Nach diesen ersten Sekunden des Schreckens und Entsetzens handelten sie, wie sie es hundertmal gehört hatten und auch immer wieder den Kunden rieten: Kein Wasser auf die Verätzungen, sondern zunächst bloßes Abtupfen der Säure mit Zellstoff. Und dann einen Arzt . sofort einen Arzt.

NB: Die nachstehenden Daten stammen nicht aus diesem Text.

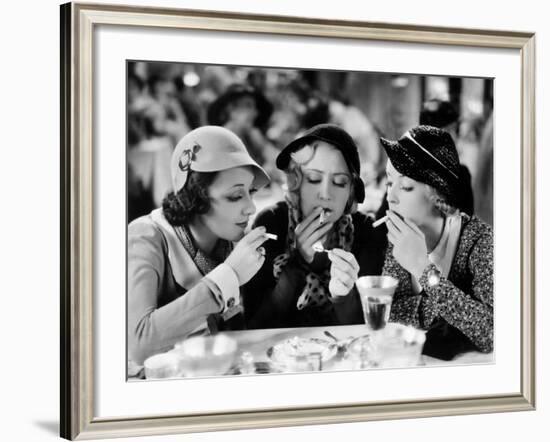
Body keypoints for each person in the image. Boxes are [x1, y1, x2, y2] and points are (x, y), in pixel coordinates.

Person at [128, 126, 271, 365]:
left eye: (251, 192)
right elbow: (139, 345)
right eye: (235, 196)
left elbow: (249, 331)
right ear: (195, 197)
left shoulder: (232, 241)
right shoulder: (146, 237)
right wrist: (229, 276)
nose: (251, 208)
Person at [244, 124, 387, 329]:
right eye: (313, 179)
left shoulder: (366, 231)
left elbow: (367, 331)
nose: (325, 193)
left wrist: (342, 296)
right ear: (296, 184)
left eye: (339, 182)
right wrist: (297, 262)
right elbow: (255, 326)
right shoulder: (271, 224)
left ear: (350, 193)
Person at [379, 125, 493, 360]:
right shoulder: (401, 237)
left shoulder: (480, 241)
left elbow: (492, 332)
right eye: (390, 183)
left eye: (406, 186)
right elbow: (389, 315)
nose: (391, 197)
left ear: (437, 195)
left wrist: (423, 270)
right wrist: (448, 311)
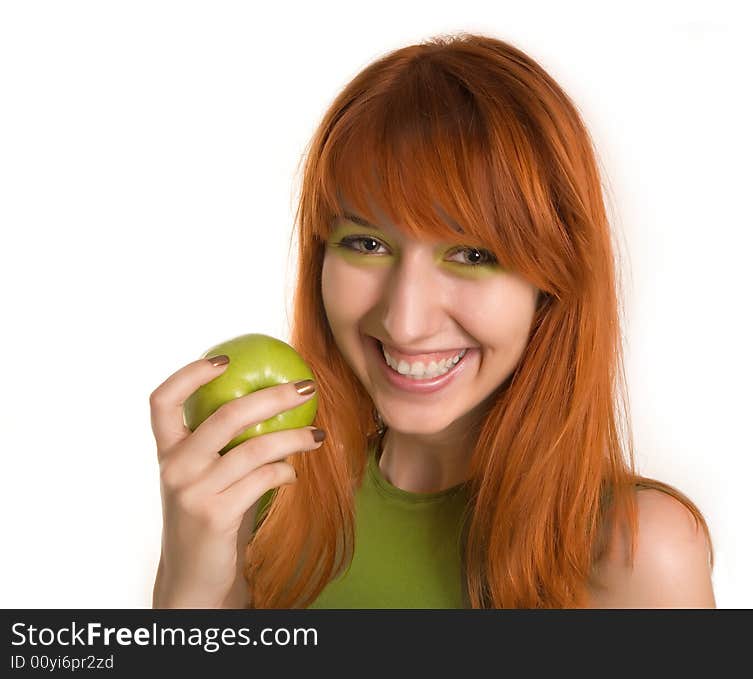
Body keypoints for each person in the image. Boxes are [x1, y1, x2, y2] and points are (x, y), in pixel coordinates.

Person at [151, 33, 715, 609]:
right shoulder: (269, 507)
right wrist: (187, 584)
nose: (406, 320)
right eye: (366, 242)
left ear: (553, 277)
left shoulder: (637, 553)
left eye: (472, 254)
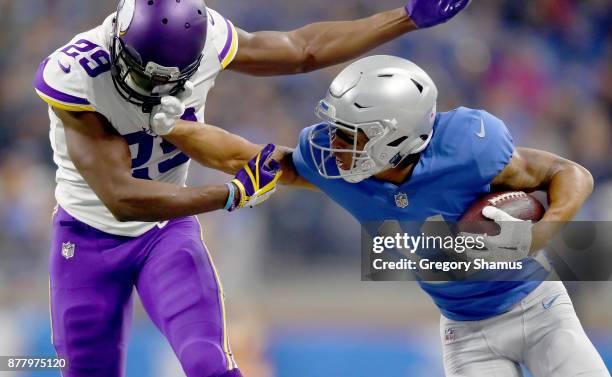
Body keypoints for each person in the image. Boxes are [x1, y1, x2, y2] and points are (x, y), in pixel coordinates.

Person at [34, 0, 471, 375]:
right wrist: (229, 194)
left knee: (209, 363)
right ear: (118, 45)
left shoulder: (204, 37)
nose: (161, 90)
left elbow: (302, 49)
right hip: (88, 237)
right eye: (148, 78)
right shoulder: (77, 72)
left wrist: (406, 17)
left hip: (164, 232)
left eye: (174, 80)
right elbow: (121, 198)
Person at [158, 55, 610, 376]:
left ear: (397, 137)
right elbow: (246, 158)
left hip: (540, 309)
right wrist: (170, 126)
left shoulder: (469, 146)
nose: (333, 143)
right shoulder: (330, 164)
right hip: (465, 331)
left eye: (350, 134)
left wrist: (541, 234)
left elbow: (571, 174)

Ernst Dahlmann atmete schwer, als er das Gesicht seiner Frau sah. Ein großer roter, aufgequollener Fleck Fleisch, in dem Nase und Mund verschwanden. Unter der Stirn die Augenbrauen, deren Haare sich bei der Berührung lösten wie abgebrannter Zunder. Die Augenlider waren ebenfalls verätzt, unter den Wimpern liefen die Tränen heraus, kleine Bäche, die sich einen Weg durch die zerstörte Haut suchten. Jetzt kam auch der Schmerz ... der Kopf brannte, als läge er in einem offenen Feuer, er glühte und kochte das Gehirn.
Luise Dahlmann bäumte sich hoch und schrie. Es war ein greller, ins Mark dringender Schrei, ein Aufbrüllen, das kaum noch etwas Menschliches an sich hatte. Sie umklammerte ihren Kopf und stampfte mit beiden Beinen in unerträglichem Schmerz auf den Boden.